#### REQUEST
Swap each "series" in the data below for "line" and write the data out again with nothing else changed, leaving out the pictures.

#### WORKING DATA
-.-.-

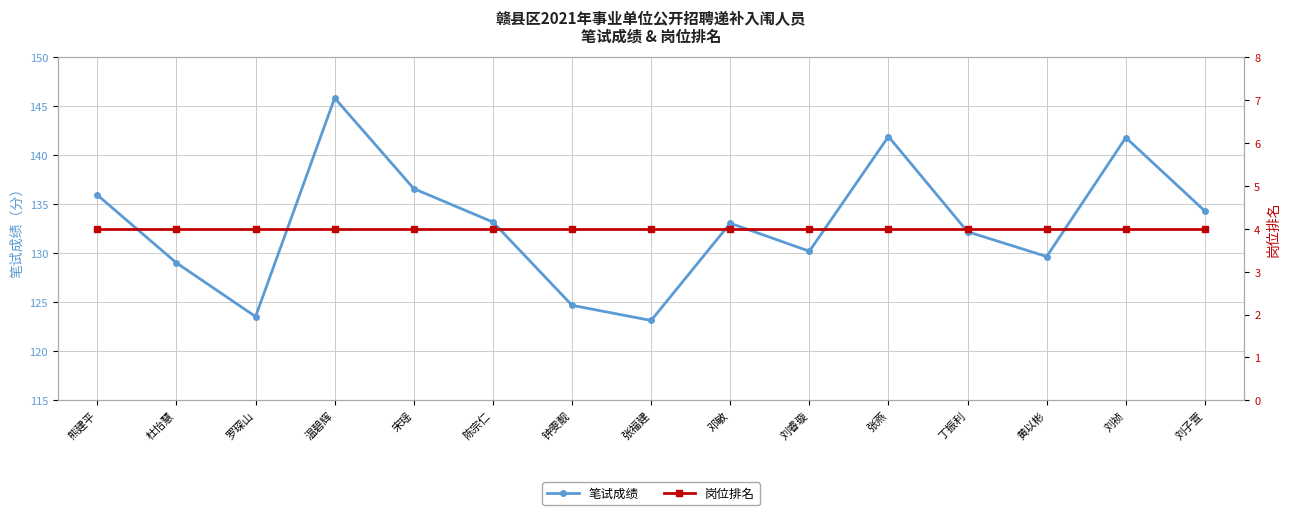

The 岗位排名 series shows 6.7 at 钟雯靓. True or false?

False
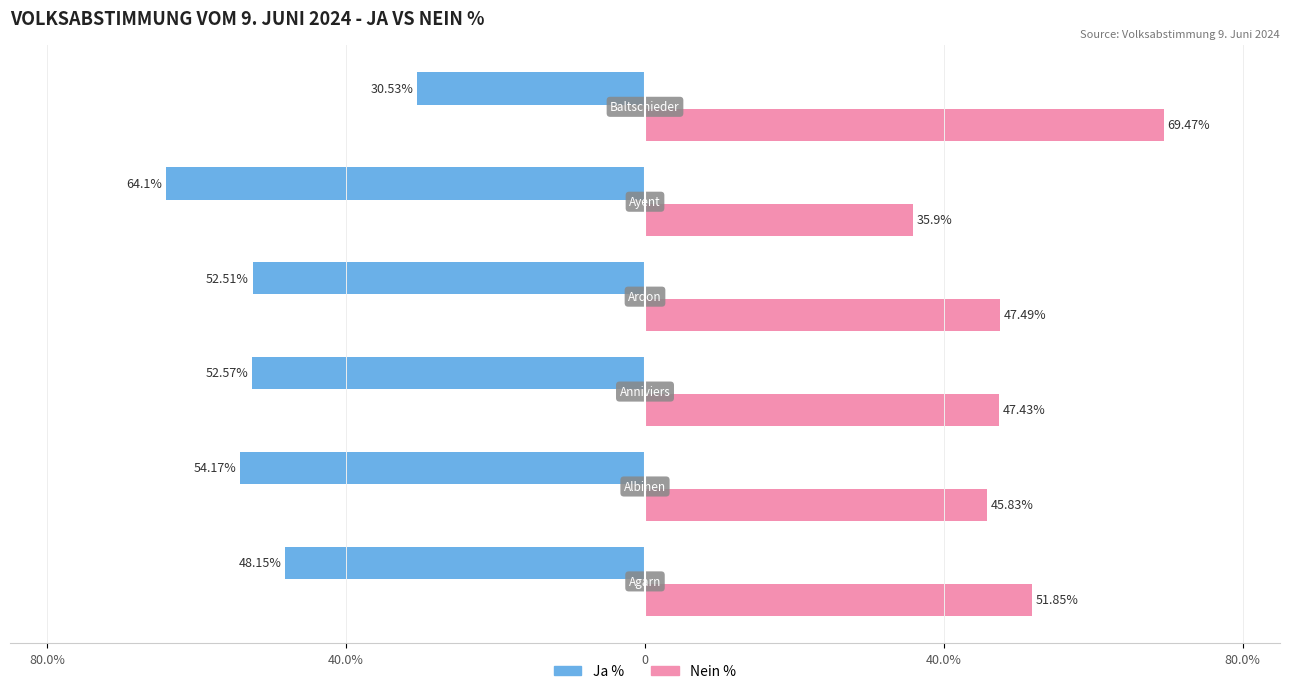

What is the difference between the maximum and minimum values in the Ja % series?

33.6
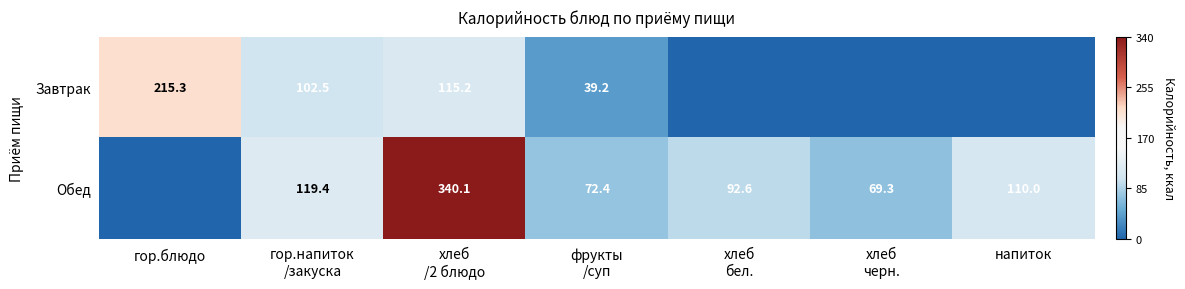

The value of Завтрак at гор.блюдо is 290.3. True or false?

False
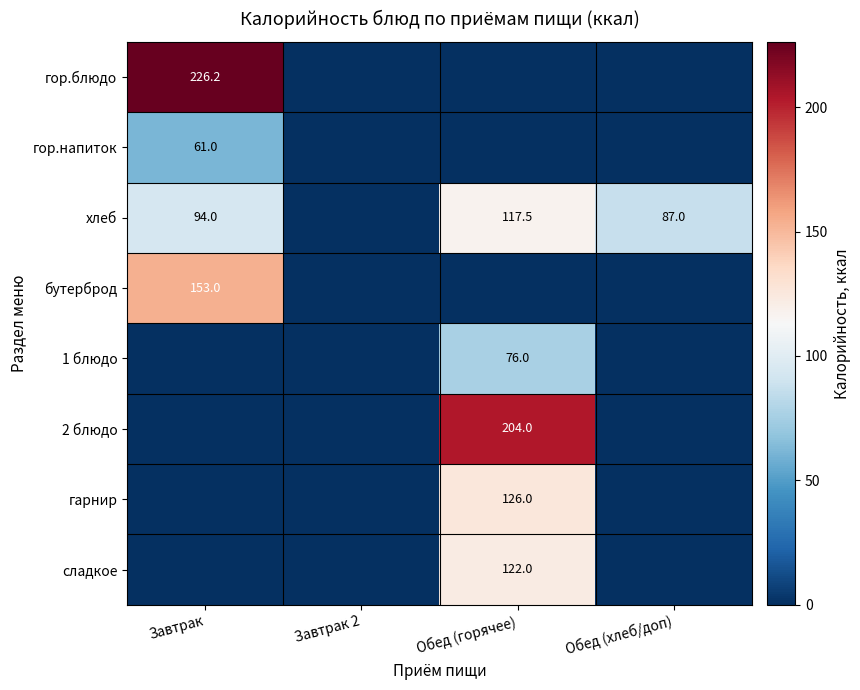

The 1 блюдо series shows 126.8 at Обед (горячее). True or false?

False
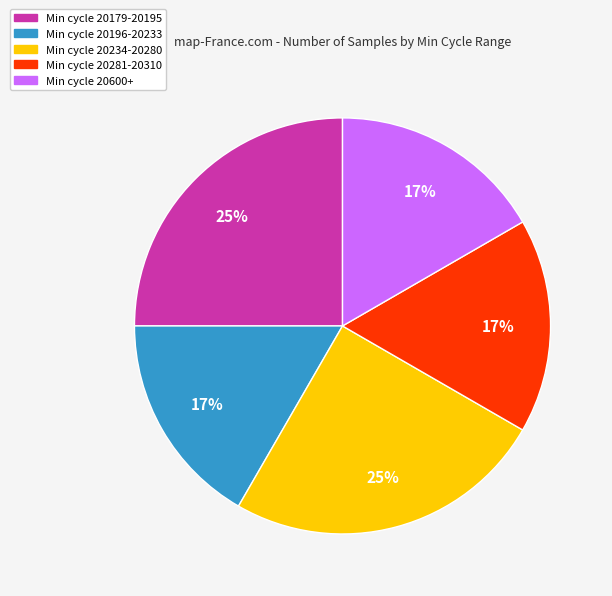

Count the number of slices in the pie.

5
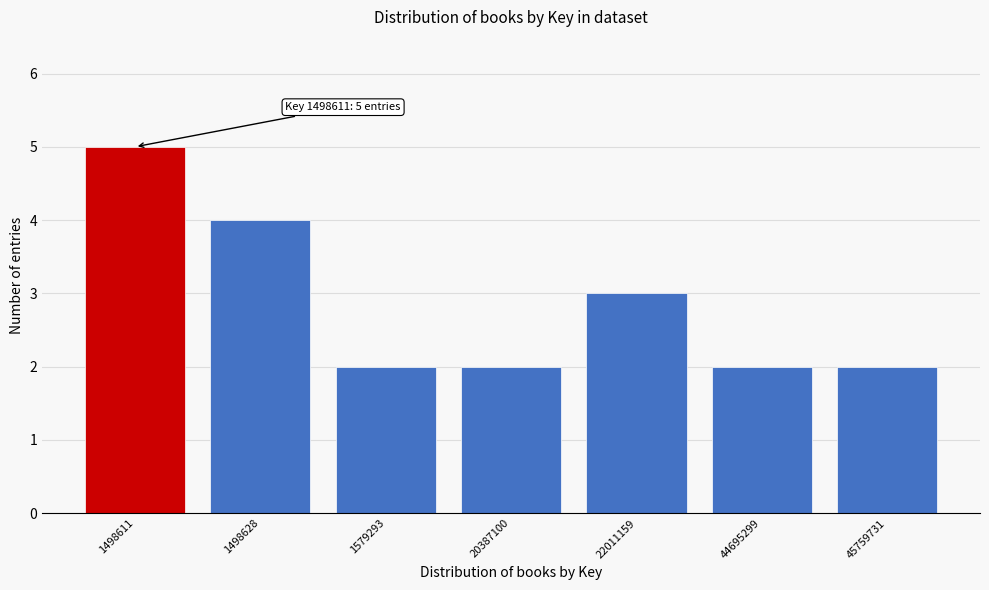

Reading left to right, transcribe all the data shown in this chart.

1498611=5	1498628=4	1579293=2	20387100=2	22011159=3	44695299=2	45759731=2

-.-.-

#### YOUR RESPONSE
The 岗位排名 line shows 6.7 at 钟雯靓. True or false?

False

What is the difference between the maximum and minimum values in the Ja % line?

33.6

The value of Завтрак at гор.блюдо is 290.3. True or false?

False

The 1 блюдо line shows 126.8 at Обед (горячее). True or false?

False

Count the number of slices in the pie.

5

Reading left to right, transcribe all the data shown in this chart.

1498611=5	1498628=4	1579293=2	20387100=2	22011159=3	44695299=2	45759731=2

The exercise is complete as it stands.